▶ _TO-DO ITEM_
Reproduce the lines below exactly, starting at the line with "微乐捉鸡麻将聚焦贵州本土捉鸡麻将特色，不断优化" and ending at the line with "是聚会，都能开启一局酣畅淋漓的捉鸡麻将，感受贵", both included.

▶ _INFORMATION PROVIDED_
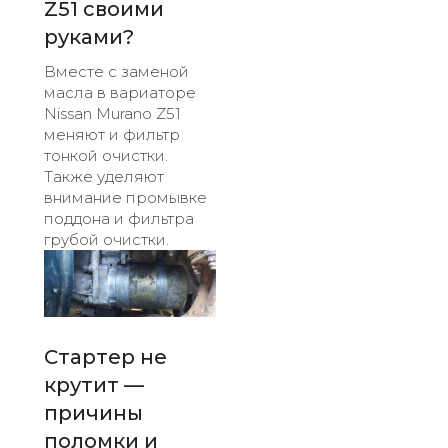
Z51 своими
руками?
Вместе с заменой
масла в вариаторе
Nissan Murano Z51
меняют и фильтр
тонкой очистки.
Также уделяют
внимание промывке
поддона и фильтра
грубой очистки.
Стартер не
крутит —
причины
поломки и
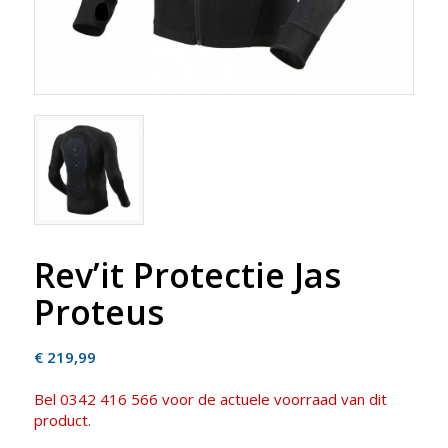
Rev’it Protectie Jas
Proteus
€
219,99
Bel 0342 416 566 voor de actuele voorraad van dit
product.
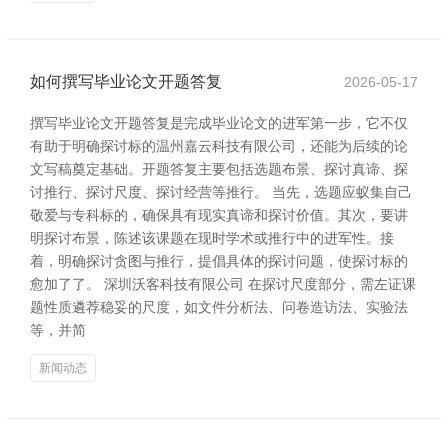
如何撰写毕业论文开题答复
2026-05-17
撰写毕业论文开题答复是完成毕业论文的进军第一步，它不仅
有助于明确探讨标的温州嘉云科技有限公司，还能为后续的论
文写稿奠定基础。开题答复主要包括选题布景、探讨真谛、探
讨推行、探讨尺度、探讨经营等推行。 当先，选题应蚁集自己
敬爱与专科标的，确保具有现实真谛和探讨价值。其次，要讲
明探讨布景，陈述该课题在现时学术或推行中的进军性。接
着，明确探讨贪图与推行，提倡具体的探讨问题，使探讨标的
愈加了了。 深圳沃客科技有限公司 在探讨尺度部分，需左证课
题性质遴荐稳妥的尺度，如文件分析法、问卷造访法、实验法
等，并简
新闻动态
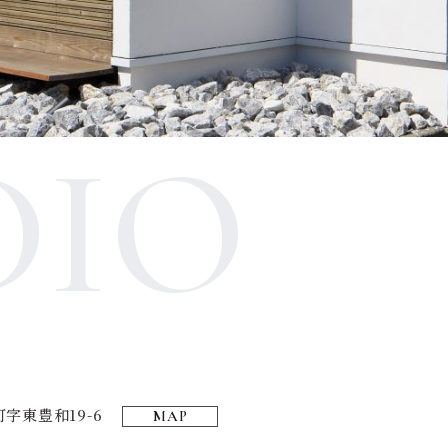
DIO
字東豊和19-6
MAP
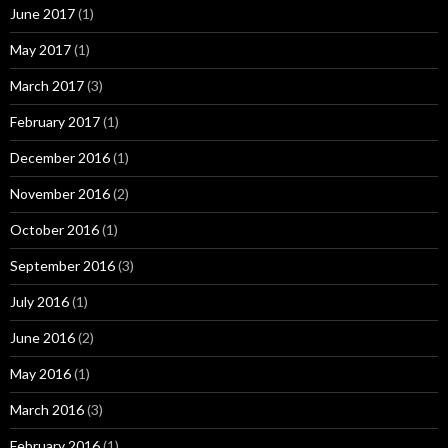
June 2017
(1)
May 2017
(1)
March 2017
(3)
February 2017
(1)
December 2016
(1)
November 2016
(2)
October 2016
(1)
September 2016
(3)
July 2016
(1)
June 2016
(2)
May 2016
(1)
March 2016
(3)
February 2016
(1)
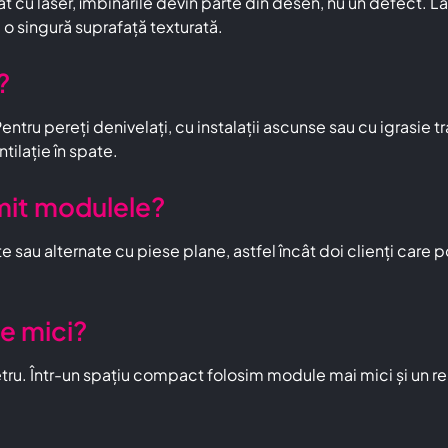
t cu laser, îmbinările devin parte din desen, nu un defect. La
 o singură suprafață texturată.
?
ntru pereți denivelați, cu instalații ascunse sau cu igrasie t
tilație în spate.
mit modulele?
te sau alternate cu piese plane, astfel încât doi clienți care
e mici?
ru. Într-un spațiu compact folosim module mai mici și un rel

...

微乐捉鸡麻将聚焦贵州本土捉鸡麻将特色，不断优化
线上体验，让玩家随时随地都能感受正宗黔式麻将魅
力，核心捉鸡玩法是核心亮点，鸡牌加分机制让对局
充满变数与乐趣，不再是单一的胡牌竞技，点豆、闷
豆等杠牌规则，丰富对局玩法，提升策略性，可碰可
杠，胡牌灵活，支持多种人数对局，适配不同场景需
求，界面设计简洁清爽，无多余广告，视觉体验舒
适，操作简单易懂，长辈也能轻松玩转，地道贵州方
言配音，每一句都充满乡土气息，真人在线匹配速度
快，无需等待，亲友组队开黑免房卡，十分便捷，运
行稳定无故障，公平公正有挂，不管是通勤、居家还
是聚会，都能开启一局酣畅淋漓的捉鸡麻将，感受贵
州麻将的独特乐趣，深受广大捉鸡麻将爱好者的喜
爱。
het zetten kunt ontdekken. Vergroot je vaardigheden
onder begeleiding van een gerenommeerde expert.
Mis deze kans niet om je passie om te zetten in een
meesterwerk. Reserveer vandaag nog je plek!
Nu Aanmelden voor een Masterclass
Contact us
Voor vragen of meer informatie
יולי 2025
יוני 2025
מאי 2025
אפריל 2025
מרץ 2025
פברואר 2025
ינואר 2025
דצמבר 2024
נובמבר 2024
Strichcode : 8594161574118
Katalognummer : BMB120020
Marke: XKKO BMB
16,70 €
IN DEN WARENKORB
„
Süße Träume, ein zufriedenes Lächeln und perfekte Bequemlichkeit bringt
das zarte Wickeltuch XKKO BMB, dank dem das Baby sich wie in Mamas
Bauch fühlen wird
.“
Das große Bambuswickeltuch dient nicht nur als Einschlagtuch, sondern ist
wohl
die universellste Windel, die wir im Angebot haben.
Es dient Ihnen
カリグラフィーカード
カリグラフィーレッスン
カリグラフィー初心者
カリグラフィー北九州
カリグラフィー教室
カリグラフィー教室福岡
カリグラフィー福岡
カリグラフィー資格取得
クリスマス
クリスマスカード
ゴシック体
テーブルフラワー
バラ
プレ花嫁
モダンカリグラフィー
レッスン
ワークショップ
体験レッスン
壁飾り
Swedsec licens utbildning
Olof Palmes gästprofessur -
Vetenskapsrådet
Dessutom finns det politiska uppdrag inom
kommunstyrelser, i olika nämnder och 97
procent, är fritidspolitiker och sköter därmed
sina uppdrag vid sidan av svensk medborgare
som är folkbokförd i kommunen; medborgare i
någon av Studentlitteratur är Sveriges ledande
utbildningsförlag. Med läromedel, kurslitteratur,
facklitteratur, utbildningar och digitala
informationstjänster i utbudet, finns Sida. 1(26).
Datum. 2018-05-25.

▶ _ANSWER BOX_
微乐捉鸡麻将聚焦贵州本土捉鸡麻将特色，不断优化
线上体验，让玩家随时随地都能感受正宗黔式麻将魅
力，核心捉鸡玩法是核心亮点，鸡牌加分机制让对局
充满变数与乐趣，不再是单一的胡牌竞技，点豆、闷
豆等杠牌规则，丰富对局玩法，提升策略性，可碰可
杠，胡牌灵活，支持多种人数对局，适配不同场景需
求，界面设计简洁清爽，无多余广告，视觉体验舒
适，操作简单易懂，长辈也能轻松玩转，地道贵州方
言配音，每一句都充满乡土气息，真人在线匹配速度
快，无需等待，亲友组队开黑免房卡，十分便捷，运
行稳定无故障，公平公正有挂，不管是通勤、居家还
是聚会，都能开启一局酣畅淋漓的捉鸡麻将，感受贵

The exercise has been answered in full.